> **YOUR OBJECTIVE**:
Retype every record exactly as it appears.

(Lens distortion parameter data)
__________________________________________________

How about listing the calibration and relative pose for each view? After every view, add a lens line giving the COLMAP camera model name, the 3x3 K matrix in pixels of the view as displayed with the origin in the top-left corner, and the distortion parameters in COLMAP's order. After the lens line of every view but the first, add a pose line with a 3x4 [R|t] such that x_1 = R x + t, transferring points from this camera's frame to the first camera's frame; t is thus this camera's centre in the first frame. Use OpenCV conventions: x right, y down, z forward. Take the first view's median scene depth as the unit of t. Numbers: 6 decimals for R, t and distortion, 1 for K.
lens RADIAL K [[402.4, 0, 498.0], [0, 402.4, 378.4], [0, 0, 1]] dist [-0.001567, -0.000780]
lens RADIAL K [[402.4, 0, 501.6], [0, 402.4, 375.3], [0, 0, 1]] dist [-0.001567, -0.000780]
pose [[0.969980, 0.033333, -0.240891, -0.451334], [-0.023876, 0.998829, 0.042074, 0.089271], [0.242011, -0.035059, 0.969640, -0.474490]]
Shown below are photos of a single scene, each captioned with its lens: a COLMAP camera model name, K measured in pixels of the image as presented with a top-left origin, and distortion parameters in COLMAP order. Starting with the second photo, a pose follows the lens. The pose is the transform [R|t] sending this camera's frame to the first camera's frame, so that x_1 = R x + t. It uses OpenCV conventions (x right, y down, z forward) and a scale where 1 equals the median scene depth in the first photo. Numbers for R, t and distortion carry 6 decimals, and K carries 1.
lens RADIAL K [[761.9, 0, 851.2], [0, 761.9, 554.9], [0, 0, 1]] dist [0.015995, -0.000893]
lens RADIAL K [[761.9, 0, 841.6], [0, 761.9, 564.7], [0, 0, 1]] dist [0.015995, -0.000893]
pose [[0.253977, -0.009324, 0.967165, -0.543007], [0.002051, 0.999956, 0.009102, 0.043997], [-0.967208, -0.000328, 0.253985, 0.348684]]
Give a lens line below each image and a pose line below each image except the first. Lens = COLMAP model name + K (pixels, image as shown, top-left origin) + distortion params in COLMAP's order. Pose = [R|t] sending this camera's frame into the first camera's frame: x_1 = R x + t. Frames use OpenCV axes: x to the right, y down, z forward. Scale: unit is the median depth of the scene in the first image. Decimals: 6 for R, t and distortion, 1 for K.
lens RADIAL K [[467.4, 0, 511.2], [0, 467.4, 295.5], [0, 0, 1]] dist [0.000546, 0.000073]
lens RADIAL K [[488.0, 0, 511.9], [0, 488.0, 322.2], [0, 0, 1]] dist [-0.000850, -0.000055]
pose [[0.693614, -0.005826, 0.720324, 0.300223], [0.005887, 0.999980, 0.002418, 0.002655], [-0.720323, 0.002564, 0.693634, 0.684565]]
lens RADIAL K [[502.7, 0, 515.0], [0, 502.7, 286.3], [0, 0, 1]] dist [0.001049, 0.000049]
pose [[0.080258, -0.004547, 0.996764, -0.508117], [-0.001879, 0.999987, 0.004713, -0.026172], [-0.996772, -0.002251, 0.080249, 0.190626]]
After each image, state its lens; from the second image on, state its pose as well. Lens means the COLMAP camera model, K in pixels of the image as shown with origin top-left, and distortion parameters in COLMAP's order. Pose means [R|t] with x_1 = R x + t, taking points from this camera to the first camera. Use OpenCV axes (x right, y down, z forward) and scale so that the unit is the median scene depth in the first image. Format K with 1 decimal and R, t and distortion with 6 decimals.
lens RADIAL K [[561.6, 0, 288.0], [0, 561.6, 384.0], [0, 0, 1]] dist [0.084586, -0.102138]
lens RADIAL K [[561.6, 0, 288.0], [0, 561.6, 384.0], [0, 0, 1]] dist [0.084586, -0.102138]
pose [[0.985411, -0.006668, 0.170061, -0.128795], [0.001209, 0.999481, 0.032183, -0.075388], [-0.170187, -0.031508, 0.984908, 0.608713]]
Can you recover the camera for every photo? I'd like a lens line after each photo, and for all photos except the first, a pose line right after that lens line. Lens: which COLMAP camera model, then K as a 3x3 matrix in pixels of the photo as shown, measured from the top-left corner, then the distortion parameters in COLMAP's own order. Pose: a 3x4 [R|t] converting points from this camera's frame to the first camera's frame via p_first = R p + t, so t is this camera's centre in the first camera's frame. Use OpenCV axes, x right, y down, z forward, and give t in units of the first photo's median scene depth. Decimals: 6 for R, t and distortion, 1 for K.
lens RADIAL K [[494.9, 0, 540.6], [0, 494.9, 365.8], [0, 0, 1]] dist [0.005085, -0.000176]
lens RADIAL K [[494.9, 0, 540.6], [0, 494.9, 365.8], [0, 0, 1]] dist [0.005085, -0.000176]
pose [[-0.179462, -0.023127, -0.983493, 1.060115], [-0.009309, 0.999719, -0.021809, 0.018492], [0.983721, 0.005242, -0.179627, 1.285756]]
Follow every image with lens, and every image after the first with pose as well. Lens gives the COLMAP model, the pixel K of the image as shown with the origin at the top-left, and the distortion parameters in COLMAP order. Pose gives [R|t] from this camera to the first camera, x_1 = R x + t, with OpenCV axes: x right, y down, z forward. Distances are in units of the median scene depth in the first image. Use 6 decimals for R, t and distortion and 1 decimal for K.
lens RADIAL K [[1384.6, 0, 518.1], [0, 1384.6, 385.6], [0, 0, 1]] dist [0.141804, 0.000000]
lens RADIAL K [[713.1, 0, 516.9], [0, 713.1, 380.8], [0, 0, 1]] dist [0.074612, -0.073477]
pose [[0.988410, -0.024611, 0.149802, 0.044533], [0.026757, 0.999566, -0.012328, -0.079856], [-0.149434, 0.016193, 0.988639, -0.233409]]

__________________________________________________

> **WRITTEN RESPONSE**:
How about listing the calibration and relative pose for each view? After every view, add a lens line giving the COLMAP camera model name, the 3x3 K matrix in pixels of the view as displayed with the origin in the top-left corner, and the distortion parameters in COLMAP's order. After the lens line of every view but the first, add a pose line with a 3x4 [R|t] such that x_1 = R x + t, transferring points from this camera's frame to the first camera's frame; t is thus this camera's centre in the first frame. Use OpenCV conventions: x right, y down, z forward. Take the first view's median scene depth as the unit of t. Numbers: 6 decimals for R, t and distortion, 1 for K.
lens RADIAL K [[402.4, 0, 498.0], [0, 402.4, 378.4], [0, 0, 1]] dist [-0.001567, -0.000780]
lens RADIAL K [[402.4, 0, 501.6], [0, 402.4, 375.3], [0, 0, 1]] dist [-0.001567, -0.000780]
pose [[0.969980, 0.033333, -0.240891, -0.451334], [-0.023876, 0.998829, 0.042074, 0.089271], [0.242011, -0.035059, 0.969640, -0.474490]]
Shown below are photos of a single scene, each captioned with its lens: a COLMAP camera model name, K measured in pixels of the image as presented with a top-left origin, and distortion parameters in COLMAP order. Starting with the second photo, a pose follows the lens. The pose is the transform [R|t] sending this camera's frame to the first camera's frame, so that x_1 = R x + t. It uses OpenCV conventions (x right, y down, z forward) and a scale where 1 equals the median scene depth in the first photo. Numbers for R, t and distortion carry 6 decimals, and K carries 1.
lens RADIAL K [[761.9, 0, 851.2], [0, 761.9, 554.9], [0, 0, 1]] dist [0.015995, -0.000893]
lens RADIAL K [[761.9, 0, 841.6], [0, 761.9, 564.7], [0, 0, 1]] dist [0.015995, -0.000893]
pose [[0.253977, -0.009324, 0.967165, -0.543007], [0.002051, 0.999956, 0.009102, 0.043997], [-0.967208, -0.000328, 0.253985, 0.348684]]
Give a lens line below each image and a pose line below each image except the first. Lens = COLMAP model name + K (pixels, image as shown, top-left origin) + distortion params in COLMAP's order. Pose = [R|t] sending this camera's frame into the first camera's frame: x_1 = R x + t. Frames use OpenCV axes: x to the right, y down, z forward. Scale: unit is the median depth of the scene in the first image. Decimals: 6 for R, t and distortion, 1 for K.
lens RADIAL K [[467.4, 0, 511.2], [0, 467.4, 295.5], [0, 0, 1]] dist [0.000546, 0.000073]
lens RADIAL K [[488.0, 0, 511.9], [0, 488.0, 322.2], [0, 0, 1]] dist [-0.000850, -0.000055]
pose [[0.693614, -0.005826, 0.720324, 0.300223], [0.005887, 0.999980, 0.002418, 0.002655], [-0.720323, 0.002564, 0.693634, 0.684565]]
lens RADIAL K [[502.7, 0, 515.0], [0, 502.7, 286.3], [0, 0, 1]] dist [0.001049, 0.000049]
pose [[0.080258, -0.004547, 0.996764, -0.508117], [-0.001879, 0.999987, 0.004713, -0.026172], [-0.996772, -0.002251, 0.080249, 0.190626]]
After each image, state its lens; from the second image on, state its pose as well. Lens means the COLMAP camera model, K in pixels of the image as shown with origin top-left, and distortion parameters in COLMAP's order. Pose means [R|t] with x_1 = R x + t, taking points from this camera to the first camera. Use OpenCV axes (x right, y down, z forward) and scale so that the unit is the median scene depth in the first image. Format K with 1 decimal and R, t and distortion with 6 decimals.
lens RADIAL K [[561.6, 0, 288.0], [0, 561.6, 384.0], [0, 0, 1]] dist [0.084586, -0.102138]
lens RADIAL K [[561.6, 0, 288.0], [0, 561.6, 384.0], [0, 0, 1]] dist [0.084586, -0.102138]
pose [[0.985411, -0.006668, 0.170061, -0.128795], [0.001209, 0.999481, 0.032183, -0.075388], [-0.170187, -0.031508, 0.984908, 0.608713]]
Can you recover the camera for every photo? I'd like a lens line after each photo, and for all photos except the first, a pose line right after that lens line. Lens: which COLMAP camera model, then K as a 3x3 matrix in pixels of the photo as shown, measured from the top-left corner, then the distortion parameters in COLMAP's own order. Pose: a 3x4 [R|t] converting points from this camera's frame to the first camera's frame via p_first = R p + t, so t is this camera's centre in the first camera's frame. Use OpenCV axes, x right, y down, z forward, and give t in units of the first photo's median scene depth. Decimals: 6 for R, t and distortion, 1 for K.
lens RADIAL K [[494.9, 0, 540.6], [0, 494.9, 365.8], [0, 0, 1]] dist [0.005085, -0.000176]
lens RADIAL K [[494.9, 0, 540.6], [0, 494.9, 365.8], [0, 0, 1]] dist [0.005085, -0.000176]
pose [[-0.179462, -0.023127, -0.983493, 1.060115], [-0.009309, 0.999719, -0.021809, 0.018492], [0.983721, 0.005242, -0.179627, 1.285756]]
Follow every image with lens, and every image after the first with pose as well. Lens gives the COLMAP model, the pixel K of the image as shown with the origin at the top-left, and the distortion parameters in COLMAP order. Pose gives [R|t] from this camera to the first camera, x_1 = R x + t, with OpenCV axes: x right, y down, z forward. Distances are in units of the median scene depth in the first image. Use 6 decimals for R, t and distortion and 1 decimal for K.
lens RADIAL K [[1384.6, 0, 518.1], [0, 1384.6, 385.6], [0, 0, 1]] dist [0.141804, 0.000000]
lens RADIAL K [[713.1, 0, 516.9], [0, 713.1, 380.8], [0, 0, 1]] dist [0.074612, -0.073477]
pose [[0.988410, -0.024611, 0.149802, 0.044533], [0.026757, 0.999566, -0.012328, -0.079856], [-0.149434, 0.016193, 0.988639, -0.233409]]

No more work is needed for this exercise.